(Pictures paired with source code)
......
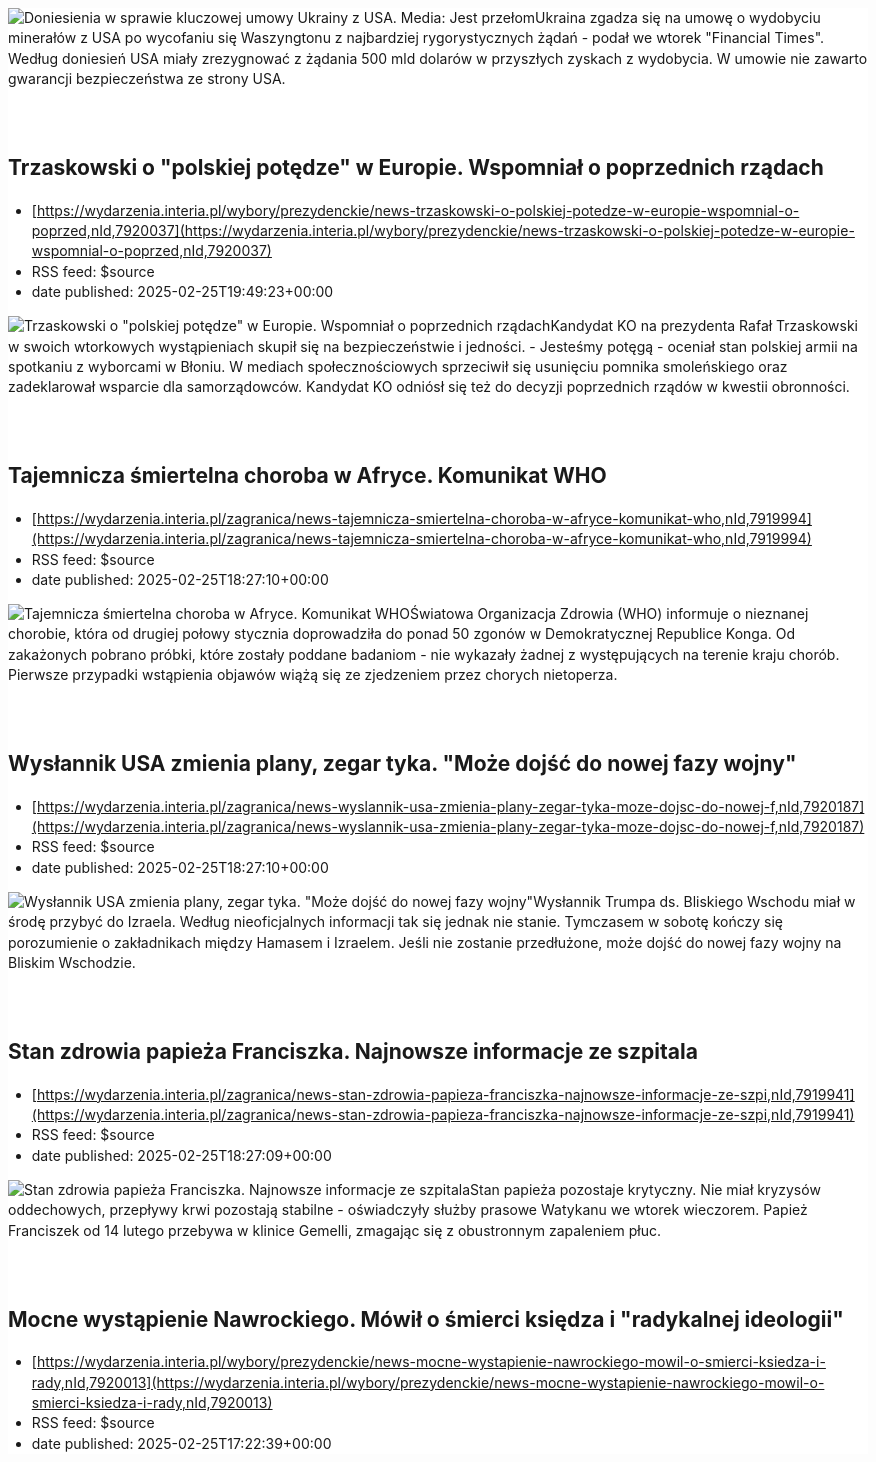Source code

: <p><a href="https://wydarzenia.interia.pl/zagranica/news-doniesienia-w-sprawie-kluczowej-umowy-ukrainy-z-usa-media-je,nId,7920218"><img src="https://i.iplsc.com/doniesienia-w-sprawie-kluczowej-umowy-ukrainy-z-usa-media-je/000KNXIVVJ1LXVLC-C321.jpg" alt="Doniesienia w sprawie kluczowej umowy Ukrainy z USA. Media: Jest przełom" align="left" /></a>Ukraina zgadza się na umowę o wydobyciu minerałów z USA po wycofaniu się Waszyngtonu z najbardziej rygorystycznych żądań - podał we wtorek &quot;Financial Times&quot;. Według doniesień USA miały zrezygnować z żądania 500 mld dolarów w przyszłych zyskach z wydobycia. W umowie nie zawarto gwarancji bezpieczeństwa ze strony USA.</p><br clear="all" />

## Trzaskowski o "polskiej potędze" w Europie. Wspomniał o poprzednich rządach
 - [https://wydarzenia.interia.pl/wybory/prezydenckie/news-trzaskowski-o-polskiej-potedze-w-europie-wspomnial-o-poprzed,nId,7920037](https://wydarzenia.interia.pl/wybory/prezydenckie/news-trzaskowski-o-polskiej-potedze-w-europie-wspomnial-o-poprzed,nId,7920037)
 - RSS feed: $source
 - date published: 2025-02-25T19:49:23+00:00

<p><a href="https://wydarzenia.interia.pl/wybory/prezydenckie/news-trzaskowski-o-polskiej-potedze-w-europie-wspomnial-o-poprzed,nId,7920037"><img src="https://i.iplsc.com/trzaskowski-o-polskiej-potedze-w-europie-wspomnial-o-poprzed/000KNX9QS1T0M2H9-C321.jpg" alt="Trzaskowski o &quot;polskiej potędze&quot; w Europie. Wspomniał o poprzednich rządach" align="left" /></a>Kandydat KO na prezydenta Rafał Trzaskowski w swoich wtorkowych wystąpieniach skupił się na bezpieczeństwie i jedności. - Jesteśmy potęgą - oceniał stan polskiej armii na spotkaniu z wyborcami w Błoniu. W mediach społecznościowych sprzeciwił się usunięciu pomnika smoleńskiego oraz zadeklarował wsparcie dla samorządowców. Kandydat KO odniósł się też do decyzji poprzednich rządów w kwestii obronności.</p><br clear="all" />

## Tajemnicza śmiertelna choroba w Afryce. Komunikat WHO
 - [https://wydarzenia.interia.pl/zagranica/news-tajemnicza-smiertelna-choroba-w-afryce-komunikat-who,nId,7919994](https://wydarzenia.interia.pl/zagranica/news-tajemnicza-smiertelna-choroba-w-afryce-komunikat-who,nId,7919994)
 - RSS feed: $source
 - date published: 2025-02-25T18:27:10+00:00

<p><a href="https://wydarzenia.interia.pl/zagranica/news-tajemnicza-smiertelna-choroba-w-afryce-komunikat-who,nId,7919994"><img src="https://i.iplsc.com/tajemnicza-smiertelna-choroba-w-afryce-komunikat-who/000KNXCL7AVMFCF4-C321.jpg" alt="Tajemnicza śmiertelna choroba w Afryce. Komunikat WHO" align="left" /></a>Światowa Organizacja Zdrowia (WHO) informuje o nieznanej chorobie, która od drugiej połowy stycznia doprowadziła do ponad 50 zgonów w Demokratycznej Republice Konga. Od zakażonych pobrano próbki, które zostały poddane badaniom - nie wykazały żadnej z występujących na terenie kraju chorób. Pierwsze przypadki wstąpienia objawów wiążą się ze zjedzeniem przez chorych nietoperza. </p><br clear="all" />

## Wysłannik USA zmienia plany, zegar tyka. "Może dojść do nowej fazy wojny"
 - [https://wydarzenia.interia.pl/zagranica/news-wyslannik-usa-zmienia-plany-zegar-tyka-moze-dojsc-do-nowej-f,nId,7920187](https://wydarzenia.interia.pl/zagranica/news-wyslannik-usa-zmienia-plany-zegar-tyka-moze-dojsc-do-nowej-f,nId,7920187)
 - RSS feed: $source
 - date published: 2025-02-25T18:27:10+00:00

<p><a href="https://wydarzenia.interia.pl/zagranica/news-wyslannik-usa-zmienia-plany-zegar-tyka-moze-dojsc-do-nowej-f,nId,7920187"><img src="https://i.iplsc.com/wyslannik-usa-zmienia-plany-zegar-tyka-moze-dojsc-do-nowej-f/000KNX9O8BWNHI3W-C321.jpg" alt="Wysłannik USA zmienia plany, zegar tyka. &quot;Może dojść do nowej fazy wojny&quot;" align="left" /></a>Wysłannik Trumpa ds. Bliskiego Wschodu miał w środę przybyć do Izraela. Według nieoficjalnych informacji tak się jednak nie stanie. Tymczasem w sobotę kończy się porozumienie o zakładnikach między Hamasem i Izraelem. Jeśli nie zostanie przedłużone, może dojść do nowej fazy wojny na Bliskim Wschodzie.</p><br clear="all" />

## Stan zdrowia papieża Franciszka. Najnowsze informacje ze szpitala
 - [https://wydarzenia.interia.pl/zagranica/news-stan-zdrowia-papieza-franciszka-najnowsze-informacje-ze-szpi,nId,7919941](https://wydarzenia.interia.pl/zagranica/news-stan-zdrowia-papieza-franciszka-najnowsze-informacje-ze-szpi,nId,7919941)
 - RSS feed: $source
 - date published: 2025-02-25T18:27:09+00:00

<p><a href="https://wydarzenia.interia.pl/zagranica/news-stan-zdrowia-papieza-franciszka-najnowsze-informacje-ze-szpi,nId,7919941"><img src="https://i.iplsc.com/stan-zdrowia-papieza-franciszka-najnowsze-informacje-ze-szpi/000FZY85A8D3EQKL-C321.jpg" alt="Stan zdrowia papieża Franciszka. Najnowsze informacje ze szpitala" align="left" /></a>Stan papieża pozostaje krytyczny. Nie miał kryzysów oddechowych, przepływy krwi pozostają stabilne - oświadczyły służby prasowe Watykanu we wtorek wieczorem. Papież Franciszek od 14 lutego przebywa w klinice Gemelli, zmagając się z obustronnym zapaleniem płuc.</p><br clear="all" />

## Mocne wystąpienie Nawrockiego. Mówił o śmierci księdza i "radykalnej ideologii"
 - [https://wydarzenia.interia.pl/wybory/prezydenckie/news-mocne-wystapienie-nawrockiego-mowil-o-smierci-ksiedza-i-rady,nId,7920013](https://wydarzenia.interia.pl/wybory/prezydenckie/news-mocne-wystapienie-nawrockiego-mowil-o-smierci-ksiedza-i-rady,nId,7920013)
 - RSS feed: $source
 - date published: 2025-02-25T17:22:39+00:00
......
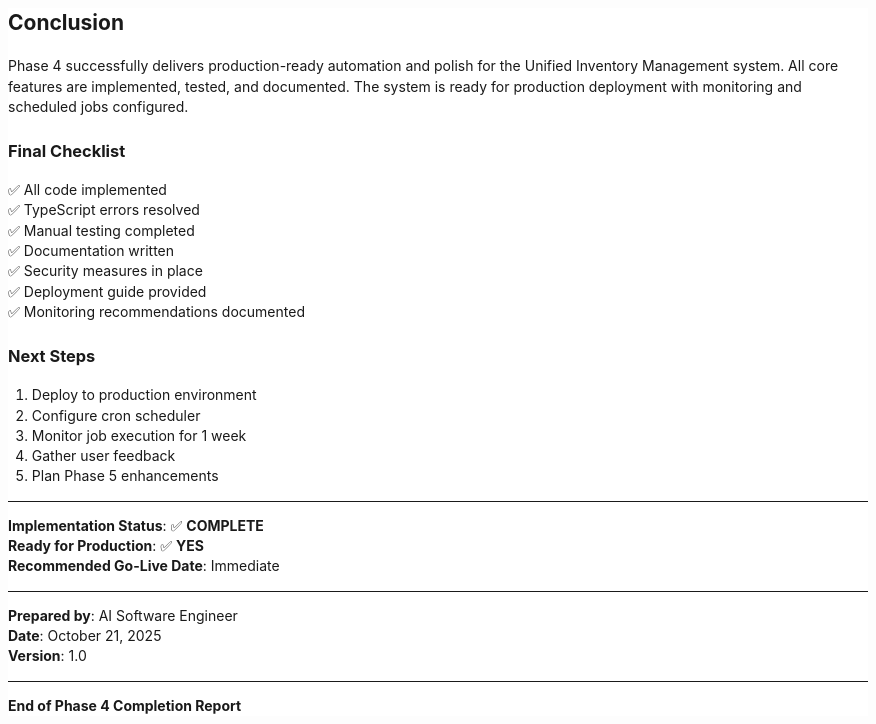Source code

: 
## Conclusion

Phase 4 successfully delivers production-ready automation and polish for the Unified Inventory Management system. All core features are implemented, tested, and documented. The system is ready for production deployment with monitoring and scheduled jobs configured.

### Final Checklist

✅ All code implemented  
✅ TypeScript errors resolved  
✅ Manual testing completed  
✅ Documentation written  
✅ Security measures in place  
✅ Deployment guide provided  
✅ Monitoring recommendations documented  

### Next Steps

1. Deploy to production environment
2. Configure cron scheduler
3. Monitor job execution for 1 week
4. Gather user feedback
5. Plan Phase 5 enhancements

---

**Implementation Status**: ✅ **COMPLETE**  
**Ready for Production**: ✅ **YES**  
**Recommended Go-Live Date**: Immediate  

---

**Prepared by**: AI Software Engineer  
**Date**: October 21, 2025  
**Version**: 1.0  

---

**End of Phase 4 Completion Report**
......
_WHAT TO WORK ON_
Find the word "implemented" in the entries above. Copy every line that has it.

_RESPONSE BOX_
Phase 4 successfully delivers production-ready automation and polish for the Unified Inventory Management system. All core features are implemented, tested, and documented. The system is ready for production deployment with monitoring and scheduled jobs configured.
✅ All code implemented  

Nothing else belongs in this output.